Just sitting in my room, clutching my chest, wondering why it hurts so much.
Only two days past…
Five more to go…
What is this feeling I have never felt in my life?
He saw while I unknowingly looked away, a small root established in the back of his head.
Two months later destiny makes a play, once again seeing as I am still blind.
Like a lion hunting his pray, he awaits for me to leave the restroom.
A confident hi and some drinks later, we seem to talk forever.
However parting ways was a must, since my friend wanted a club.
Yet now I was the one with a memory not easily forgotten,
So I picked up the phone and sent a message that change my destiny.
I never knew if it was possible to feel this way around a guy, all my life I have been shut off from the world of love. Always telling my friends that love is just fiction made up by media to sell movies, products, and games. Yet here I am sitting in my room, questioning whether one was presumptuous in calling the game too quickly.
He makes me feel comfortable around him, makes me laugh, and not once have we gotten into a fight.
Officially it’s been a week and one day since we started dating, but I have done more in those days then I have in a lifetime of dating. And I am not talking about the physical stuff. For the first time in my life I am genuinely attracted to a man. Before it was just dating because that’s what you do, it’s the norm. Yet, I never felt that spark, just emptiness and the need for someone to force me to care. Going through the motions without any emotions.

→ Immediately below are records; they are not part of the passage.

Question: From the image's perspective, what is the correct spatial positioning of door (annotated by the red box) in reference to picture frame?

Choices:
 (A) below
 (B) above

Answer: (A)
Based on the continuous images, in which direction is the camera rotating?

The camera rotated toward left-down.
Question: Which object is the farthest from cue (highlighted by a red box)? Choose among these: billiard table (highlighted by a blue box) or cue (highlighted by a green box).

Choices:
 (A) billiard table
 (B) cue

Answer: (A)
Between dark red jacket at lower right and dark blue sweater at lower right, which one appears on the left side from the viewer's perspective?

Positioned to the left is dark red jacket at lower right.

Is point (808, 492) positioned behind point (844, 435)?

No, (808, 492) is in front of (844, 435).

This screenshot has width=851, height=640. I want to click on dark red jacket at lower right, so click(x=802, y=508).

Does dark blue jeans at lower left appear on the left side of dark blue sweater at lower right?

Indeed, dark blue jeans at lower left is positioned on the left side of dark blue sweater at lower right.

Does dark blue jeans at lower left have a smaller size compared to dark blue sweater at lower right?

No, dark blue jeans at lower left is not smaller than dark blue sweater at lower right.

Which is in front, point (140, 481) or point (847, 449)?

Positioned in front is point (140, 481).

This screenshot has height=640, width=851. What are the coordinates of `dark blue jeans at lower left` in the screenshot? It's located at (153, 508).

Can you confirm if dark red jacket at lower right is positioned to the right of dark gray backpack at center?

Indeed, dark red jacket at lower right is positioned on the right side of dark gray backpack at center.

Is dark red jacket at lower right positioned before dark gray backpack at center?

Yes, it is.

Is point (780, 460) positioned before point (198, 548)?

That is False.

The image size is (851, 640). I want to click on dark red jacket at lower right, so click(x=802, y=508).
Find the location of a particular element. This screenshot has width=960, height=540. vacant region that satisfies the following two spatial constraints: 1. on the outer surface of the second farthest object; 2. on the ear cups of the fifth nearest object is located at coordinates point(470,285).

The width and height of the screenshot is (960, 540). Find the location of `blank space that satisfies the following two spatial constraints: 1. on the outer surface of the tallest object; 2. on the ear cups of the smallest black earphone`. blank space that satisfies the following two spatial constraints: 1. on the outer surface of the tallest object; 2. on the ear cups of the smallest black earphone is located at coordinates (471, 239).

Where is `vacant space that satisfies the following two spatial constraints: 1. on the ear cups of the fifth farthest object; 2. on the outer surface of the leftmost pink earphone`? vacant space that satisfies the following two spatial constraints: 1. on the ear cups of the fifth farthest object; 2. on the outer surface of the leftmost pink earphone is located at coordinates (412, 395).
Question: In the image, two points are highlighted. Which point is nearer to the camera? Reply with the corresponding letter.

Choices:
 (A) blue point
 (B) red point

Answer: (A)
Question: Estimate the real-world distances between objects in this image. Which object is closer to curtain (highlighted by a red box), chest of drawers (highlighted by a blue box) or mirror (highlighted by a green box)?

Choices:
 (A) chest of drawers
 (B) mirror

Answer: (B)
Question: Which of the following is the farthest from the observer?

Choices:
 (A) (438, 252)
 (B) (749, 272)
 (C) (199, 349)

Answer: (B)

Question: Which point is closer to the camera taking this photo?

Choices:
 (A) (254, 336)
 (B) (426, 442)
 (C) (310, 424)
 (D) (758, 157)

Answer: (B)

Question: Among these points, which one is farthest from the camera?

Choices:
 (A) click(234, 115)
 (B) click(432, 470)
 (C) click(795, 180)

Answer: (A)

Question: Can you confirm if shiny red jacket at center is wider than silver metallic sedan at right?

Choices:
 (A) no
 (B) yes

I hurt some guys and even more hurt me, spreading vicious rumors; slut, whore, unemotional… robot…
One can’t help having no emotions, learning at a young age that the words ‘I love you’ will always be followed by ‘you are a disgrace to life’, ‘you will never amount to anything’, and other degrading phrases to make someone feel less than trash or scum. To me, love is just a phrase people use to get what they want. Whether it’s a girl, sex, money, freedom, or even revenge. So many people use it for bad that the three simple words that used to mean so much know is used as easily as gum. To be chewed up and thrown away. Yea, sure, the feeling is great at the beginning; but near the end the only thing left is a tasteless unrecognizable shape made out of sinful ingredients.
So I made a promise to myself a very long time ago, I would never say ‘I love you’ to a man I was dating. Even to my parents I fake it because it would hurt them too much if I never said it. However towards a man, I will never say it. Believing strongly that the first time I say it to a man will be with the one I will spend the rest of my life with.
This is the scary part… I know this guy is not him.
But he will get the closest to opening up my heart then anyone ever has before. I’m afraid I might say the words do to the extent of my feelings for him. That he will be the first man to break my heart, the first man to steal my heart, and the first man to break up with me.
He has already taken many of my firsts in terms of emotion. The first time I have stayed at a guy’s apartment, first time I have traveled with a man, first time I have taken a shower at a man’s place; and the biggest step of all for me, first time I have ever owned something at a man’s place and left it. Granted it’s just a toothbrush to any other girl, but to me that toothbrush is a representation of my heart. A part of me that is naked for him to see. One no one else has seen before. It is a symbol that for the first time, I am letting a man into the cage around my heart that’s heavily guarded. For 21 years I have kept it safe from the harm of heartbreak. Yet the scratches are appearing and the walls are weakening.
Can someone be capable of this?
Am I, a person who used to play with feelings, aloud to commit such a selfish act?
To open myself to wonder?
Allow my naked emotions to lay bare for all to see…?
I don’t think I’m ready for these kinds of feelings, I am too young.
It’s too soon for me to get caught in the web of lies that surround the imaginary belief of love, I still have many dreams to accomplish. Something one can’t do with a man holding them down.
Maybe this is something to just have fun with, not letting feelings escape through the box, and leaving the event in the past with the dust. I don’t think I am physically or emotionally ready for this type of thing. To cause my head to fog and my knees to weaken under my dream.
I don’t want to end up like my sister, unemployed mother living with her parent-in-laws. To be stopped into such a set grave for the rest of my life, hating the one who made me give up my dreams, I never want this.
However if there is a man, whether this one or a future one, who is willing to do our own things or follow me. I will keep that man forever, because he will be the only one to truly understand me.